QACI blob location: an issue with firstness
for QACI i need to figure out the problem of blob location (see thoughts 1, 2).
in this post i bring up a particular issue: in many-worlds, which is the likely correct interpretation of quantum mechanics, selecting the "first" (in time) instance of the blob might be just wrong.
here are two failure modes illustrate why:
- at all times including nearer to the big bang, there are exponentially many enough decohered branches of the universe that some happen to contain the question blob, and even some large macro-phenomena encoding it. this is a naive failure mode.
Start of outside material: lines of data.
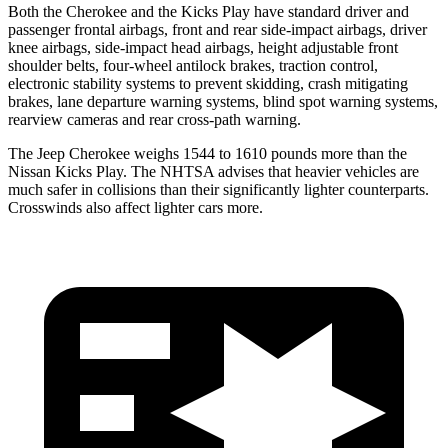
Both the Cherokee and the Kicks Play have standard driver and
passenger frontal airbags, front and rear side-impact airbags, driver
knee airbags, side-impact head airbags, height adjustable front
shoulder belts, four-wheel antilock brakes, traction control,
electronic stability systems to prevent skidding, crash mitigating
brakes, lane departure warning systems, blind spot warning systems,
rearview cameras and rear cross-path warning.
The Jeep Cherokee weighs 1544 to 1610 pounds more than the
Nissan Kicks Play. The NHTSA advises that heavier vehicles are
much safer in collisions than their significantly lighter counterparts.
Crosswinds also affect lighter cars more.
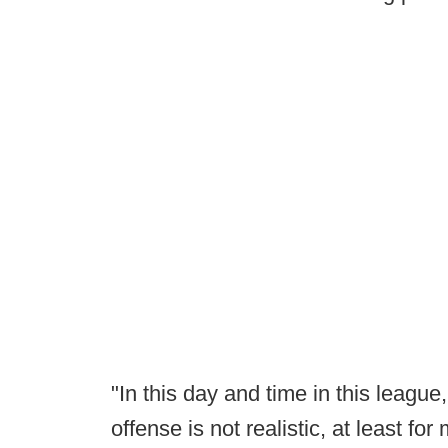
"In this day and time in this league
offense is not realistic, at least for 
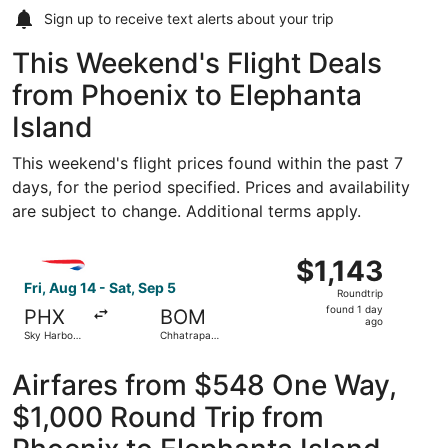
Sign up to receive
text alerts
about your trip
This Weekend's Flight Deals
from Phoenix to Elephanta
Island
This weekend's flight prices found within the past 7
days, for the period specified. Prices and availability
are subject to change. Additional terms apply.
Select British Airways flight, departing Fri, Aug 14 from Sk
$1,143
$1,143
Roundtrip,
Fri, Aug 14 - Sat, Sep 5
Roundtrip
found
found 1 day
PHX
BOM
1
ago
Sky Harbor
Chhatrapati
day
Intl.
Shivaji Intl.
ago
Airfares from $548 One Way,
$1,000 Round Trip from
- in timelines where unaligned superintelligence was launched in the past — whether by us or aliens — some of those superintelligences are gonna guess that we're gonna do QACI, and they're gonna do enough quantum coinflips to generate exponentially many enough timelines to include the ones with our question blob, and by having those be earlier in time than our question blob, they'll get to hijack the question-answer interval. this is an adverserial failure mode.
furthermore, we can't just trace a "causality" or "continuity" between the question and the AI being launched, because in the adverserial failure mode, the adverserial superintelligence can simply run a simulation inside of which there is such a continuity or causality.
my thoughts about possible solutions are thus:
- maybe an exception to {adverserial superintelligence being able to fake being causally ahead} would be if we define causality such that us doing QACI is causally upstream of an adverserial superintelligence hijacking it — after all, there's a sense in which it's hijacking QACI "because" we are or might be doing QACI — but this seems like a possibly difficult true name
- maybe rule out adverserial instances using a notion of agency akin to the one in PreDCA? maybe this also helps detect us and thus avoid naive failures too?
- use a clever scheme which lets something like a question-blob or question-process be manifested in a way that can't be bruteforced by generating exponentially many quantum timelines? what are some computational complexity classes greater than EXPTIME, or greater than whichever computational complexity class describes the set of possible timelines one gets to instantiate in many-worlds?
- in some other way, figure out a true name for "naive world, not engineered by an adverserial superintelligence?